→ EXERCISE BRIEF
Up to and including the line that contains "image of Hodgkin's", repeat each line of the data exactly, starting from the first.

→ Saved data entries
───

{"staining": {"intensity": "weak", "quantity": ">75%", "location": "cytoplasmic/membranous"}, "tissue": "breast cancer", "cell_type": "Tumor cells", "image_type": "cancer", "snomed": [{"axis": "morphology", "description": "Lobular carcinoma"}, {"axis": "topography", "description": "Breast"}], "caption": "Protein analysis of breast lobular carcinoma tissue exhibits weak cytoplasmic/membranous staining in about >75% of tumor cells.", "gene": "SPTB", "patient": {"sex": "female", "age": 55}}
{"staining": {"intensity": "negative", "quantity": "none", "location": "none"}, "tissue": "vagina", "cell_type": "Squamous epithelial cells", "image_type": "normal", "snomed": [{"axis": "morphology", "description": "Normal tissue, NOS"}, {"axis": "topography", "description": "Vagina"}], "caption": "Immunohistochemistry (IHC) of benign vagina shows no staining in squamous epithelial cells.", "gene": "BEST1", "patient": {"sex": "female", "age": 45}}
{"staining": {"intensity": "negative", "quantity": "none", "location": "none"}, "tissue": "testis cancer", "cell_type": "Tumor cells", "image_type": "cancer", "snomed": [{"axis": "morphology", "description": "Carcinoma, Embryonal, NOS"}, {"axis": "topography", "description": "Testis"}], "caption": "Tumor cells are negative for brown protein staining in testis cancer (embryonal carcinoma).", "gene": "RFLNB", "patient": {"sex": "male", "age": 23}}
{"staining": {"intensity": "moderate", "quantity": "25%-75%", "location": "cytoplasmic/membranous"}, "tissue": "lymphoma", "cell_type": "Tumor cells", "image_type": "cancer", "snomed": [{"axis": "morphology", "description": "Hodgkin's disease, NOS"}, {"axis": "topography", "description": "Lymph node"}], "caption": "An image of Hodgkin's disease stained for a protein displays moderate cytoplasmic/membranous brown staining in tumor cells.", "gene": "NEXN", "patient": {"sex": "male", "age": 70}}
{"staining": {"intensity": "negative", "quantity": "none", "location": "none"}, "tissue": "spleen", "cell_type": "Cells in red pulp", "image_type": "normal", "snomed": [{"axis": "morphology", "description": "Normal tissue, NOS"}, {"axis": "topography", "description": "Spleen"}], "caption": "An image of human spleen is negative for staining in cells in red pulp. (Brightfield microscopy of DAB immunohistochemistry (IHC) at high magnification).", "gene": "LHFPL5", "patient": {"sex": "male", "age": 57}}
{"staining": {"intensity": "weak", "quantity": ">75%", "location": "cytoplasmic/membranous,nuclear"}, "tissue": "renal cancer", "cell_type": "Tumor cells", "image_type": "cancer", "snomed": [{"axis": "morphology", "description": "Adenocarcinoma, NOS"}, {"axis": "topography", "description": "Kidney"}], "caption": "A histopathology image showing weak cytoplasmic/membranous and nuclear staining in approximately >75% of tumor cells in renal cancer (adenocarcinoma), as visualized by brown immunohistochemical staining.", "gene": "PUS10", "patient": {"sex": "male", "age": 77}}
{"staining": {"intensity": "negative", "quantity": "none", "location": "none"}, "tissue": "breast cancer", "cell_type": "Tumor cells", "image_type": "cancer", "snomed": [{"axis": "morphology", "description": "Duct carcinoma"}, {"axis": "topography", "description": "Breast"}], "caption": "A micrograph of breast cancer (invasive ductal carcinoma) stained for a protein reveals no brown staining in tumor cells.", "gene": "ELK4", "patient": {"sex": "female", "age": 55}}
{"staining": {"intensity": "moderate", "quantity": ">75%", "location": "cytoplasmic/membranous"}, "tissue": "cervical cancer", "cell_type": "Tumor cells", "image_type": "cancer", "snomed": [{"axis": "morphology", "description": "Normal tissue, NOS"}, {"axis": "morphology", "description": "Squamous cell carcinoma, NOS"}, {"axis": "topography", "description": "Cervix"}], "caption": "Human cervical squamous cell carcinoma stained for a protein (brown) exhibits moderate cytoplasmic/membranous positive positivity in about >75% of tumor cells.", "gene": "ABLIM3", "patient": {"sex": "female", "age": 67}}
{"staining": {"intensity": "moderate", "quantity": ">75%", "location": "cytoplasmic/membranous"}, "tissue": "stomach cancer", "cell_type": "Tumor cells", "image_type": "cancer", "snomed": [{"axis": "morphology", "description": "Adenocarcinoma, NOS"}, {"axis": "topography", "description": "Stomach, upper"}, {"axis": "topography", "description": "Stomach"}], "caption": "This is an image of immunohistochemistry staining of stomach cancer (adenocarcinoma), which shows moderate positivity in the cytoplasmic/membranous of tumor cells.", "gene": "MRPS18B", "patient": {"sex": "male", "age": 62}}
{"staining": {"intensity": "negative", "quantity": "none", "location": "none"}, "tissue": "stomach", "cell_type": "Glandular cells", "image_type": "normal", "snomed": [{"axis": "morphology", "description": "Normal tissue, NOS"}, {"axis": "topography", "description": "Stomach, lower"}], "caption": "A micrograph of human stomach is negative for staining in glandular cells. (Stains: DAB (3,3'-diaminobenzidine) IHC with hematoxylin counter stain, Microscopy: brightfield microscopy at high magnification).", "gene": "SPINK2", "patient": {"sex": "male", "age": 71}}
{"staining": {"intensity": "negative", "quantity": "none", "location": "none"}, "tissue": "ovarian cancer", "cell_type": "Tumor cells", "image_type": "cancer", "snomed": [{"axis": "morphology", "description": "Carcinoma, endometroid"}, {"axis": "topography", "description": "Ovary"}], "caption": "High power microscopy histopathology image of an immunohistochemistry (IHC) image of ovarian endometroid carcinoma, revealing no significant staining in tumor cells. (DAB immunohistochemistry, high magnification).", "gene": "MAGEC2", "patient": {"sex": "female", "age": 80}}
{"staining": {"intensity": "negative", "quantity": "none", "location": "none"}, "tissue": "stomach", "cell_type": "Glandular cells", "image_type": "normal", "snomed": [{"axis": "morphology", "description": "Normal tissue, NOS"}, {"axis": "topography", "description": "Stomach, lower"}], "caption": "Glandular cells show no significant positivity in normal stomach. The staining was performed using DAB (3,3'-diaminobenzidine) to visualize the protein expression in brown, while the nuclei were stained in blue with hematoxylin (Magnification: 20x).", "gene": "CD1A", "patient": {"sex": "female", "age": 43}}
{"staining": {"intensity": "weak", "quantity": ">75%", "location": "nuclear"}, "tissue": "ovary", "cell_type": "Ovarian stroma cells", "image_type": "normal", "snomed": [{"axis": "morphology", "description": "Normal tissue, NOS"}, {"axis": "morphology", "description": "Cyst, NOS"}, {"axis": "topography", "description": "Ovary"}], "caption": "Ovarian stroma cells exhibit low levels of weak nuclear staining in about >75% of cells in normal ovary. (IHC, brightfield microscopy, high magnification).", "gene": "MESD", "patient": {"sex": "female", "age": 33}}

───

→ ANSWER TO THIS PROBLEM
{"staining": {"intensity": "weak", "quantity": ">75%", "location": "cytoplasmic/membranous"}, "tissue": "breast cancer", "cell_type": "Tumor cells", "image_type": "cancer", "snomed": [{"axis": "morphology", "description": "Lobular carcinoma"}, {"axis": "topography", "description": "Breast"}], "caption": "Protein analysis of breast lobular carcinoma tissue exhibits weak cytoplasmic/membranous staining in about >75% of tumor cells.", "gene": "SPTB", "patient": {"sex": "female", "age": 55}}
{"staining": {"intensity": "negative", "quantity": "none", "location": "none"}, "tissue": "vagina", "cell_type": "Squamous epithelial cells", "image_type": "normal", "snomed": [{"axis": "morphology", "description": "Normal tissue, NOS"}, {"axis": "topography", "description": "Vagina"}], "caption": "Immunohistochemistry (IHC) of benign vagina shows no staining in squamous epithelial cells.", "gene": "BEST1", "patient": {"sex": "female", "age": 45}}
{"staining": {"intensity": "negative", "quantity": "none", "location": "none"}, "tissue": "testis cancer", "cell_type": "Tumor cells", "image_type": "cancer", "snomed": [{"axis": "morphology", "description": "Carcinoma, Embryonal, NOS"}, {"axis": "topography", "description": "Testis"}], "caption": "Tumor cells are negative for brown protein staining in testis cancer (embryonal carcinoma).", "gene": "RFLNB", "patient": {"sex": "male", "age": 23}}
{"staining": {"intensity": "moderate", "quantity": "25%-75%", "location": "cytoplasmic/membranous"}, "tissue": "lymphoma", "cell_type": "Tumor cells", "image_type": "cancer", "snomed": [{"axis": "morphology", "description": "Hodgkin's disease, NOS"}, {"axis": "topography", "description": "Lymph node"}], "caption": "An image of Hodgkin's disease stained for a protein displays moderate cytoplasmic/membranous brown staining in tumor cells.", "gene": "NEXN", "patient": {"sex": "male", "age": 70}}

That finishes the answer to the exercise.